Unutmayalım ki, bu tartışmanın tarafları arasında ideolojik ve politik ayrışma bugün ortaya çıkışmış değil. 1980’lerin ortasından itibaren süren bir ayrışmanın derinleşmesi ve daha keskin bir hal alması veya tarafların aralarındaki ilişkileri bir an önce kopmasının arzulandığı ortaya çıkmıştır. Tartışmanın tarafları olarak görünen sol liberaller ile sosyalistler, solcular kısa yoldan bir ayrışmayı öngören dil, tarz ve içerikle tartışma yapmaktalar. Ertuğrul Kürkçü, Murat Belge tartışmasını bunun dışında tutmak gerek. Bir taraf, ‘yeter bu dogmatik soldan kurtulmanın zamanı geldi’ duygusuyla davranırken, diğer taraf da bunu ‘liberal aydınlardan yakalarını kurtarmanın’ bir fırsatı olarak değerlendirmektedir. Karşılıklı anlama, dönüştürme çabasından daha çok ipleri koparma güdüsü hâkim. En önemli sorun, toptancı ve kolaycı bir yaklaşımla sosyalist solu mahkûm etmek, eleştirmeye çalışmak, sosyalist solda bir iç büzüşmeye yol açacak ve yapılan eleştiri ve değerlendirmeler buza yazılan sözler olacaktır. Çünkü sosyalist solun bütününü ya da çoğunu, kin ve nefretle darbe taraftarı olarak sunmak kadar acımasız, insafsız ve bir o kadar da yanlış olamaz. Sosyalist solun da, sorunun kaynağına gidebilmeyi becerememesi tartışmanın en önemli handikabı olsa gerek.
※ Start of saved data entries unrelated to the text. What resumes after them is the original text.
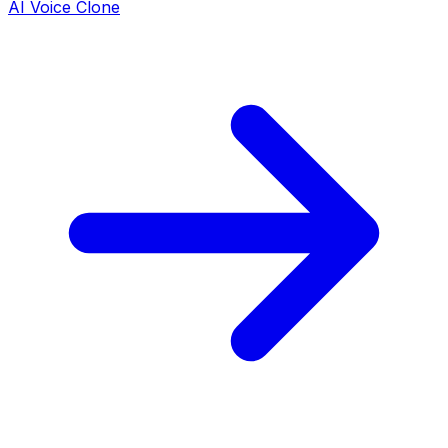
AI Voice Clone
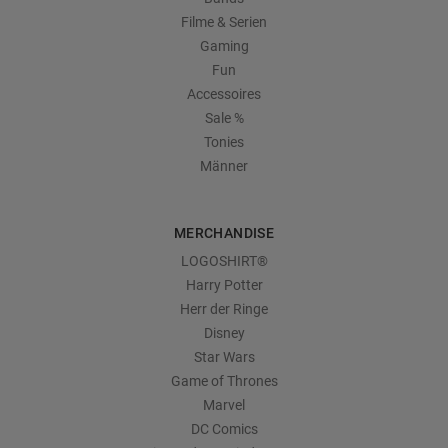
Filme & Serien
Gaming
Fun
Accessoires
Sale %
Tonies
Männer
MERCHANDISE
LOGOSHIRT®
Harry Potter
Herr der Ringe
Disney
Star Wars
Game of Thrones
Marvel
DC Comics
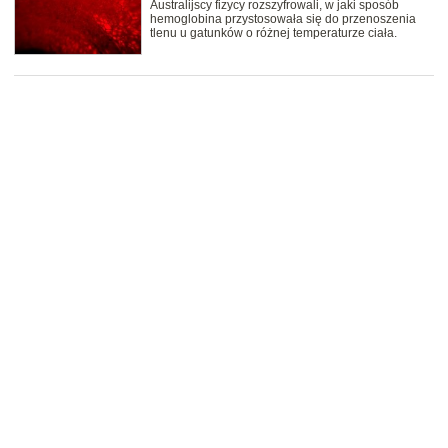
Australijscy fizycy rozszyfrowali, w jaki sposób
hemoglobina przystosowała się do przenoszenia
tlenu u gatunków o różnej temperaturze ciała.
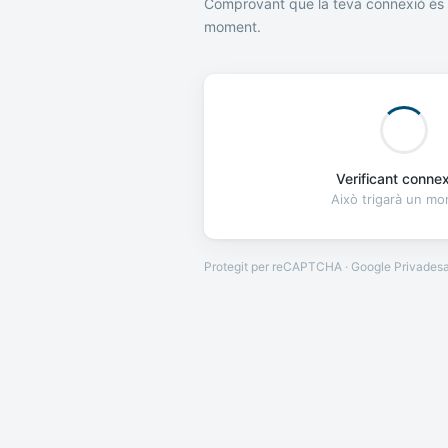
Comprovant que la teva connexió és 
moment.
Verificant connexi
Això trigarà un m
Protegit per reCAPTCHA · Google
Privades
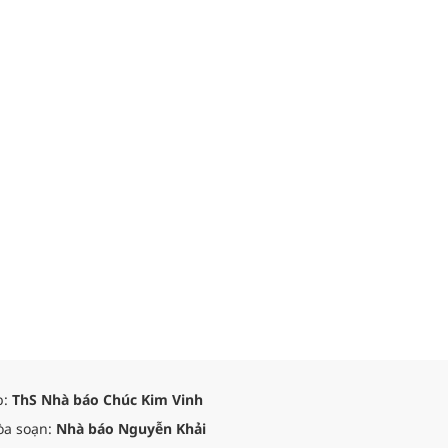
p:
ThS Nhà báo Chúc Kim Vinh
òa soạn:
Nhà báo Nguyễn Khải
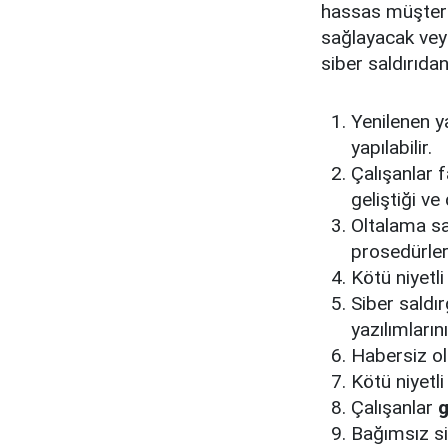
hassas müşteri 
sağlayacak veya
siber saldırıd
Yenilenen y
yapılabilir.
Çalışanlar fa
geliştiği v
Oltalama sal
prosedürleri
Kötü niyetli
Siber saldır
yazılımların
Habersiz olt
Kötü niyetli
Çalışanlar
g
Bağımsız si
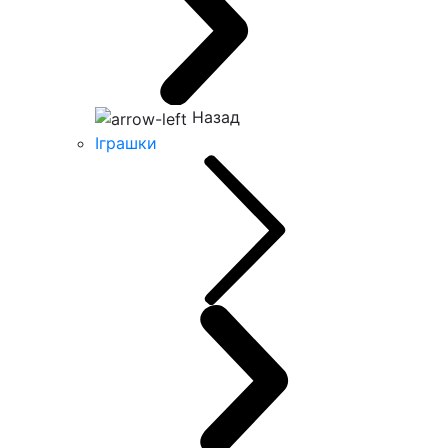
Назад
Іграшки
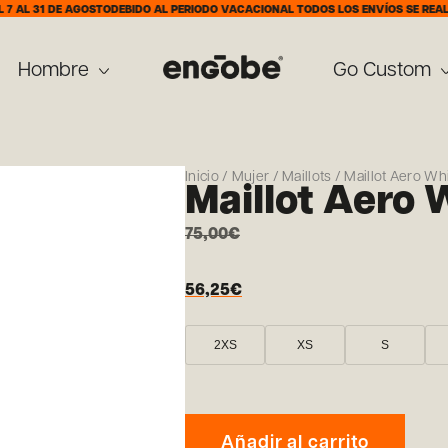
 DE AGOSTO
DEBIDO AL PERIODO VACACIONAL TODOS LOS ENVÍOS SE REALIZARÁN A
Hombre
Go Custom
Inicio
/
Mujer
/
Maillots
/ Maillot Aero W
Maillot Aero
75,00
€
56,25
€
2XS
XS
S
Añadir al carrito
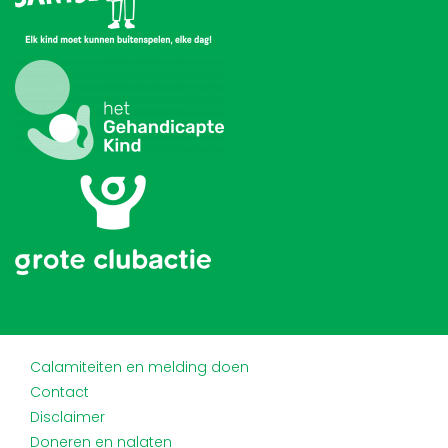
Calamiteiten en melding doen
Contact
Disclaimer
Doneren en nalaten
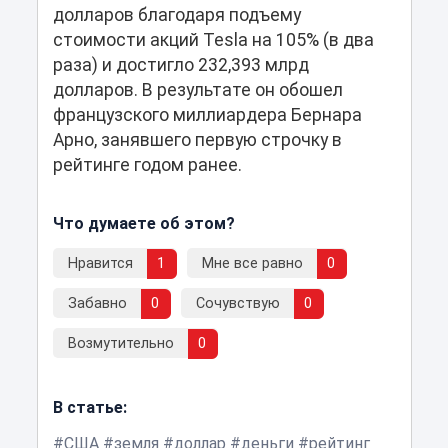
долларов благодаря подъему
стоимости акций Tesla на 105% (в два
раза) и достигло 232,393 млрд
долларов. В результате он обошел
французского миллиардера Бернара
Арно, занявшего первую строчку в
рейтинге годом ранее.
Что думаете об этом?
Нравится
1
Мне все равно
0
Забавно
0
Сочувствую
0
Возмутительно
0
В статье:
США
земля
доллар
деньги
рейтинг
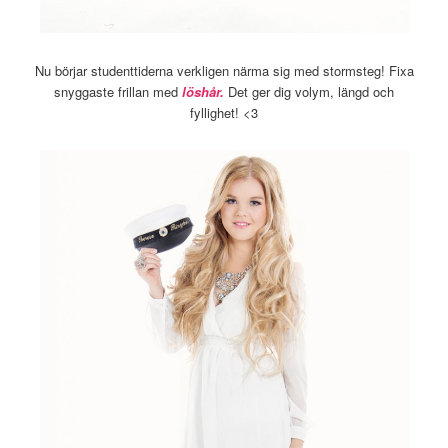
Nu börjar studenttiderna verkligen närma sig med stormsteg! Fixa
snyggaste frillan med
löshår.
Det ger dig volym, längd och
fyllighet! <3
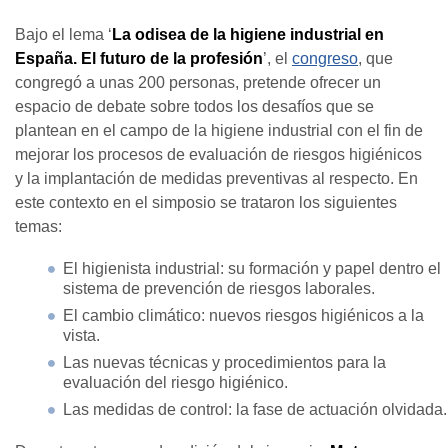
Bajo el lema ‘
La odisea de la higiene industrial en
España. El futuro de la profesión
’, el
congreso
, que
congregó a unas 200 personas, pretende ofrecer un
espacio de debate sobre todos los desafíos que se
plantean en el campo de la higiene industrial con el fin de
mejorar los procesos de evaluación de riesgos higiénicos
y la implantación de medidas preventivas al respecto. En
este contexto en el simposio se trataron los siguientes
temas:
El higienista industrial: su formación y papel dentro el
sistema de prevención de riesgos laborales.
El cambio climático: nuevos riesgos higiénicos a la
vista.
Las nuevas técnicas y procedimientos para la
evaluación del riesgo higiénico.
Las medidas de control: la fase de actuación olvidada.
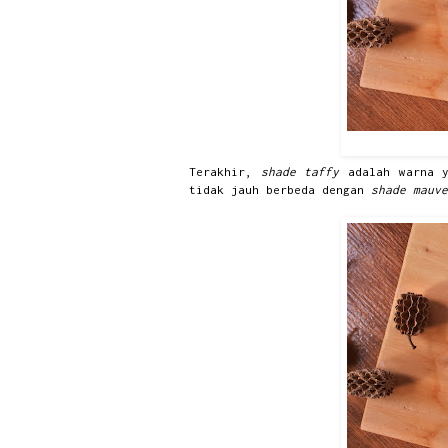
Terakhir,
shade taffy
adalah warna y
tidak jauh berbeda dengan
shade mauve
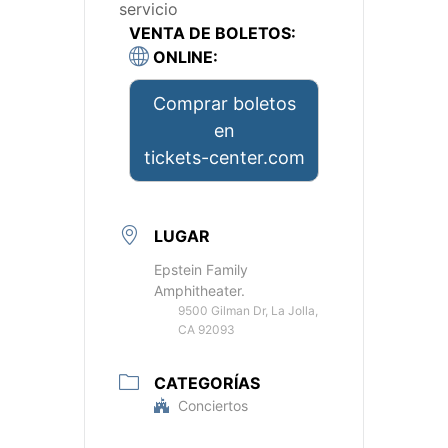
servicio
VENTA DE BOLETOS:
ONLINE:
Comprar boletos
en
tickets-center.com
LUGAR
Epstein Family
Amphitheater.
9500 Gilman Dr, La Jolla,
CA 92093
CATEGORÍAS
Conciertos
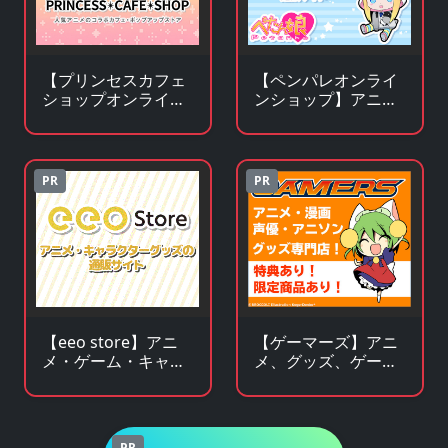
【プリンセスカフェ
【ペンパレオンライ
ショップオンライ
ンショップ】アニ
ン】アニメ・キャラ
メ・キャラクターグ
クターグッズの通販
ッズの通販サイト
サイト
PR
PR
【ゲーマーズ】アニ
【eeo store】アニ
メ、グッズ、ゲー
メ・ゲーム・キャラ
ム、声優、フィギュ
クターグッズの通販
ア多数販売のチェー
サイト
ンストア
PR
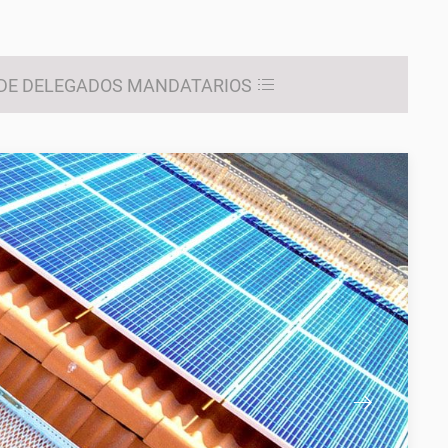
 DE DELEGADOS MANDATARIOS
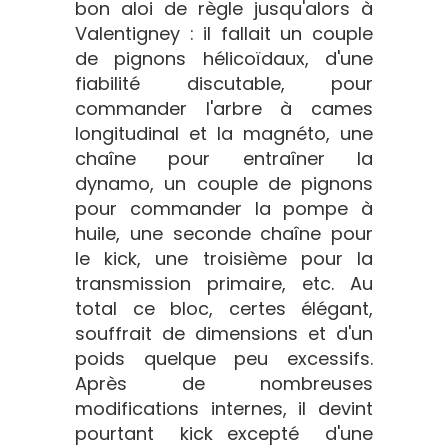
bon aloi de règle jusqu'alors à
Valentigney : il fallait un couple
de pignons hélicoïdaux, d'une
fiabilité discutable, pour
commander l'arbre à cames
longitudinal et la magnéto, une
chaîne pour entraîner la
dynamo, un couple de pignons
pour commander la pompe à
huile, une seconde chaîne pour
le kick, une troisième pour la
transmission primaire, etc. Au
total ce bloc, certes élégant,
souffrait de dimensions et d'un
poids quelque peu excessifs.
Après de nombreuses
modifications internes, il devint
pourtant  kick excepté  d'une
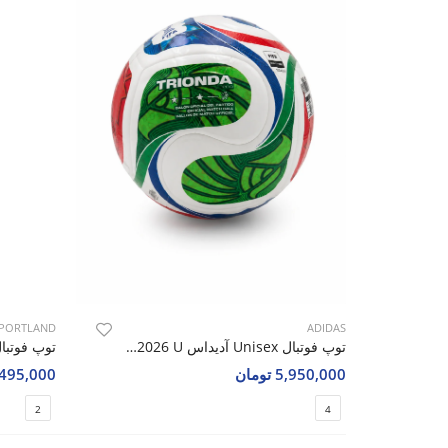
PORTLAND
ADIDAS
توپ فوتبال Unisex آدیداس Adidas FIFA World Cup 2026 U
5,950,000 تومان
495,000 تومان
2
4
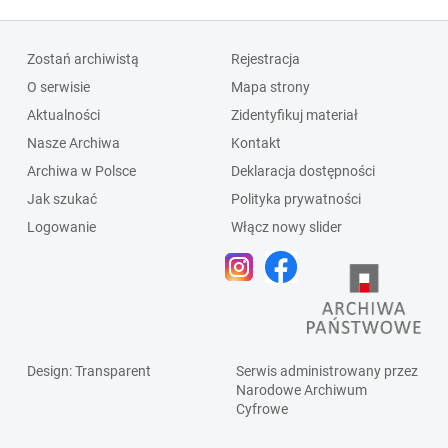
Zostań archiwistą
Rejestracja
O serwisie
Mapa strony
Aktualności
Zidentyfikuj materiał
Nasze Archiwa
Kontakt
Archiwa w Polsce
Deklaracja dostępności
Jak szukać
Polityka prywatności
Logowanie
Włącz nowy slider
Design
: Transparent
Serwis administrowany przez
Narodowe Archiwum
Cyfrowe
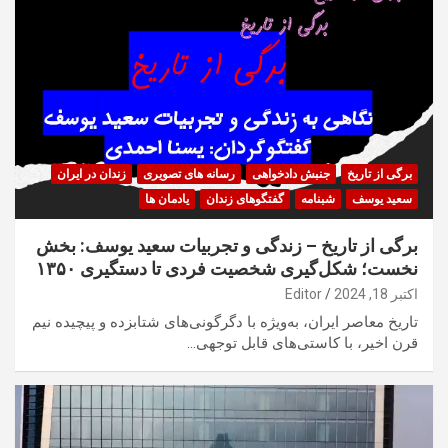
برگی از تاریخ
جنبش دادخواهی
رسانه های تصویری
زندان در ایران
سعید یوسف
شبنامه
گفتگوهای زندان
یادمان ها
برگی از تاریخ – زندگی و تجربیات سعید یوسف: بخش
نخست؛ شکل‌گیری شخصیت فردی تا دستگیری ۱۳۵۰
اکتبر 18, 2024
Editor
تاریخ معاصر ایران، به‌ویژه با دگرگونی‌های شتابزده و پیچیده نیم
قرن اخیر، با کاستی‌های قابل توجهی…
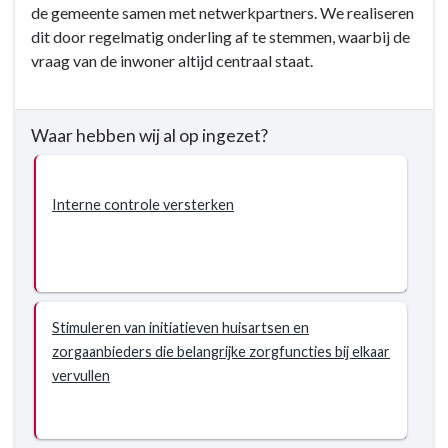
de gemeente samen met netwerkpartners. We realiseren
dit door regelmatig onderling af te stemmen, waarbij de
vraag van de inwoner altijd centraal staat.
Waar hebben wij al op ingezet?
Interne controle versterken
Stimuleren van initiatieven huisartsen en
zorgaanbieders die belangrijke zorgfuncties bij elkaar
vervullen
Gazete sayfalarında süren bu tartışmaya baktığımız ortada ‘yeni’ solun ne olduğuna ilişkin programatik zeminin oluşturacak çok fazla bir şey yok. Bu nedenle bence bu tartışmadan ‘yeni’ sol odak çıkarmak isteyenlerin ortadan bir mahalle muhtarı dahi seçebilecek kadar güçleri olmadığını görmelerinde yarar var. Bu türden oluşan siyasal odakların da kısa sürede siyaset mezarlığında yerini aldığını gösteren çok sayıda deney yaşandı.
Bu tartışmayı dar alana sıkıştırmadan, tarihsel birikimlerimize yaslanarak, toplumsal dönüşümde etkin rol sahibi olacak güç ve yetkinlikte 21. yüzyılın solunu nasıl oluşturmalıyız tartışmasına dönüştürürsek, evrensel değerlerine uygun, bağımsız, özgürlükçü solun zemininin inşasına enerji sarf etmiş oluruz.